La nueva tecnología se probó en experimentos de laboratorio en diversas enfermedades, incluyendo Mpox (viruela del mono), el virus del papiloma humano (VPH, asociado al cáncer de cuello uterino) y el virus de la varicela-zóster (responsable del herpes zóster). Los resultados fueron impresionantes: la plataforma condujo a una respuesta inmune más fuerte, con un aumento significativo en la expresión de antígenos, la producción de anticuerpos y la activación de células T.

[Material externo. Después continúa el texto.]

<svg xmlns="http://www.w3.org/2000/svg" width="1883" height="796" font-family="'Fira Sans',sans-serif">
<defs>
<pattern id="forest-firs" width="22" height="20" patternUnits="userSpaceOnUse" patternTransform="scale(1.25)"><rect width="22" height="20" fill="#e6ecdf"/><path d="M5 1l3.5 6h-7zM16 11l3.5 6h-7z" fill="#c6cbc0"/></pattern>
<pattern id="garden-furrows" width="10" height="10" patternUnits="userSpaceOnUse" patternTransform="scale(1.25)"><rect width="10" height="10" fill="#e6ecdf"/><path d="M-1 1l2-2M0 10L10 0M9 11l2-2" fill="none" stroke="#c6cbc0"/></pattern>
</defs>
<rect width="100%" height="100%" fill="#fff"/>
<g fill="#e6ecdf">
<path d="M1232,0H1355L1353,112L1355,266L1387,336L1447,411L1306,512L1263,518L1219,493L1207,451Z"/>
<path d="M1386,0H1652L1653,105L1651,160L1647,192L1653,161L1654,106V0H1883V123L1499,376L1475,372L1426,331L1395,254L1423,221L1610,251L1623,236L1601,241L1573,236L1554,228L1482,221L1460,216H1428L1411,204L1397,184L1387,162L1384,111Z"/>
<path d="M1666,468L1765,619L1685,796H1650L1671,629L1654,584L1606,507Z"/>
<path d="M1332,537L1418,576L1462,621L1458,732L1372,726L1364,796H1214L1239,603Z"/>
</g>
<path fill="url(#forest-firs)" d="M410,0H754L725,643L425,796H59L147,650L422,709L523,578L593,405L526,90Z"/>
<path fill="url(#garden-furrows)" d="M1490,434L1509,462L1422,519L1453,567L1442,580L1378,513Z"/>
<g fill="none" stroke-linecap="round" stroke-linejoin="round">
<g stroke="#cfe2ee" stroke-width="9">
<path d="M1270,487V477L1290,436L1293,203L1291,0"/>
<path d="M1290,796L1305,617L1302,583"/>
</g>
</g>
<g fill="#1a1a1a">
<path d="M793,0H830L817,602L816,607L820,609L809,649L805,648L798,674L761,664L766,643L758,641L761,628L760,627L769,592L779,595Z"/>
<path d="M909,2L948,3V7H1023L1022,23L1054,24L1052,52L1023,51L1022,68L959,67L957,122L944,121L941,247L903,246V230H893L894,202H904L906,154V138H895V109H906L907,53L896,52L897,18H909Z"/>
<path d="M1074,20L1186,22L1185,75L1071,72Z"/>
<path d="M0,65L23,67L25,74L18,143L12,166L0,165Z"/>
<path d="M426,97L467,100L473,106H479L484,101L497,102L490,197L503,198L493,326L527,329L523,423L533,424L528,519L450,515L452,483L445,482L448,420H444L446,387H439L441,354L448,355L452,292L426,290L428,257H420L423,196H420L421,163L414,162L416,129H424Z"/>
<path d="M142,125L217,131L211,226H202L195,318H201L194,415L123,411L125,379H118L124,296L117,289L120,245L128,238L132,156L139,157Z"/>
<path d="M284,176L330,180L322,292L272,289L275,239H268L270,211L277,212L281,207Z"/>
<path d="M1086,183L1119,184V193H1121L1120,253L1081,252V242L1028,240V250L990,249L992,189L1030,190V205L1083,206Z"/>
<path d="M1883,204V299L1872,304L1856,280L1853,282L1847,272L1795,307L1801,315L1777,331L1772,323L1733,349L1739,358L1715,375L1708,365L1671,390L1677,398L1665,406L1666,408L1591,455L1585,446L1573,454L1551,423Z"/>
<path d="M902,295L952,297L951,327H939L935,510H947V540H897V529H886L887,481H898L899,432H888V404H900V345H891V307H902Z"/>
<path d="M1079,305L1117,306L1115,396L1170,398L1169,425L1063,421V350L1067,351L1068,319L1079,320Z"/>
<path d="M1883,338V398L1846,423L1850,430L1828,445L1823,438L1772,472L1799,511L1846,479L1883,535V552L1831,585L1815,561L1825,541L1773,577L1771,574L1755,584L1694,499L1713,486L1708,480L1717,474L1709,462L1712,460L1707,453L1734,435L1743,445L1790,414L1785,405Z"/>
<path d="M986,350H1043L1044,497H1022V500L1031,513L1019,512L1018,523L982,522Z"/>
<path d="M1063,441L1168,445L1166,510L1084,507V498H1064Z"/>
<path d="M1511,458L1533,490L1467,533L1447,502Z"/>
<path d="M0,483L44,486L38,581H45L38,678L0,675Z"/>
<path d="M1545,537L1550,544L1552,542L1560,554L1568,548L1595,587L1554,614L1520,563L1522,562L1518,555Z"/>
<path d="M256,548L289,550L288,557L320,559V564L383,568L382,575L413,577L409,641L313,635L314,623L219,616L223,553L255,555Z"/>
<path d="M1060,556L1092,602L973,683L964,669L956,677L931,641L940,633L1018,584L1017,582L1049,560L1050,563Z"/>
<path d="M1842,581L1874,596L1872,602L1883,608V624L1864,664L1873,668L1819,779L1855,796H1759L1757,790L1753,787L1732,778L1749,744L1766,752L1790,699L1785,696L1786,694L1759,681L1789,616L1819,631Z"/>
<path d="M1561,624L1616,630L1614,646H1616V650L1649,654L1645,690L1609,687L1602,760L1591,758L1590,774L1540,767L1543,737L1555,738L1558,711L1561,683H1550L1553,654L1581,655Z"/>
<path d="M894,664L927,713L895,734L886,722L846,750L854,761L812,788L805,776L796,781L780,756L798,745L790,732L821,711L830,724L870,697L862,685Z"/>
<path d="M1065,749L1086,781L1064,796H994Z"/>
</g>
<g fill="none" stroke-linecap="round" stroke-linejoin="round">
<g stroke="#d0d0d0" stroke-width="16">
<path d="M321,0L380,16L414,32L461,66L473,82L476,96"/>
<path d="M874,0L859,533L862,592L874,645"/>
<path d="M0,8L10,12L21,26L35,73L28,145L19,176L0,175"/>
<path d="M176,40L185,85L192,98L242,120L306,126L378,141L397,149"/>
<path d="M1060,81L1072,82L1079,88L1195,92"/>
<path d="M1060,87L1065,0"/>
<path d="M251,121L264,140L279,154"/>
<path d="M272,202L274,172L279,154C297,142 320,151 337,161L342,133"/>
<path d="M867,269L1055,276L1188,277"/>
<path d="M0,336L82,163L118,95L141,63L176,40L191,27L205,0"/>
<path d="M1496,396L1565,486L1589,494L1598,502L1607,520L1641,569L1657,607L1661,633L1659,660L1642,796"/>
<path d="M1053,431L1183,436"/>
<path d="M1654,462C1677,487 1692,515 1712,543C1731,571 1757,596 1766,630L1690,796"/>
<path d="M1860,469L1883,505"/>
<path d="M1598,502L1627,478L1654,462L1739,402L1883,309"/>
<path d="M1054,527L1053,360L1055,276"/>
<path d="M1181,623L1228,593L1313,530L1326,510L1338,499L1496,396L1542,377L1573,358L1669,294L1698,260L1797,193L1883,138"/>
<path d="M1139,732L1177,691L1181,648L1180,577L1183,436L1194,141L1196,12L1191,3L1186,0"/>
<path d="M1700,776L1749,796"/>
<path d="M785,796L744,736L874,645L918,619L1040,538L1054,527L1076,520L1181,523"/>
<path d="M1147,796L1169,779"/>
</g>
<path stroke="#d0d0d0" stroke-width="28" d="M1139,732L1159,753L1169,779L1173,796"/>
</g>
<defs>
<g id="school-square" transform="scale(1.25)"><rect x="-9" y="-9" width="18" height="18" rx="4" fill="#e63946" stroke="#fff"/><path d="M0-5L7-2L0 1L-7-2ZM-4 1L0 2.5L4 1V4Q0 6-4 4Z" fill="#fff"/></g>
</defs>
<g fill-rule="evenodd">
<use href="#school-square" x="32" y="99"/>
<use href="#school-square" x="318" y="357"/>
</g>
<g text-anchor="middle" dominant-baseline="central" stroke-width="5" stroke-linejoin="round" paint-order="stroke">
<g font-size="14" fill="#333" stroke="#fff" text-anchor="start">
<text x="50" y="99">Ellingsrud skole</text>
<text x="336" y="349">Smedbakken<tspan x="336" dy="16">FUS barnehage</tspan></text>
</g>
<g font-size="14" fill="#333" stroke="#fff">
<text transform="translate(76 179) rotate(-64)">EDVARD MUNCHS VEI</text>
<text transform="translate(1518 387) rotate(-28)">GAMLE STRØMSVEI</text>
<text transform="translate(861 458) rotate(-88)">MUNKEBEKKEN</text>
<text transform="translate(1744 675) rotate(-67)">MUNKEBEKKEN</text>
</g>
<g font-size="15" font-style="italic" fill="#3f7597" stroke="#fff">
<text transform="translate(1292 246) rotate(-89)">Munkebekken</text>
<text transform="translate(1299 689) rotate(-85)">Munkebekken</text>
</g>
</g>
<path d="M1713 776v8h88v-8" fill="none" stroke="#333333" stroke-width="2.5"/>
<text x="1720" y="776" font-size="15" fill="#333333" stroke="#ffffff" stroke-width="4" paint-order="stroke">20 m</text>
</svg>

El desarrollo de esta plataforma podría hacer que la tecnología de ARNm sea más fiable y versátil. Los investigadores ven un gran potencial para aplicar la tecnología no solo a enfermedades virales, sino también a cuadros clínicos complejos como el cáncer, el VIH o las enfermedades autoinmunes. El equipo, que incluye a once científicos vinculados a Yale, entre ellos los coautores Zhenhao Fang y Valter Monteiro, y los autores principales Carolina Lucas y Daniel DiMaio, ya está trabajando en la ampliación de las posibilidades de aplicación.
El estudio marca un paso importante en el avance de la tecnología de ARNm y podría sentar las bases para la próxima generación de vacunas, capaces de combatir eficazmente un espectro más amplio de enfermedades.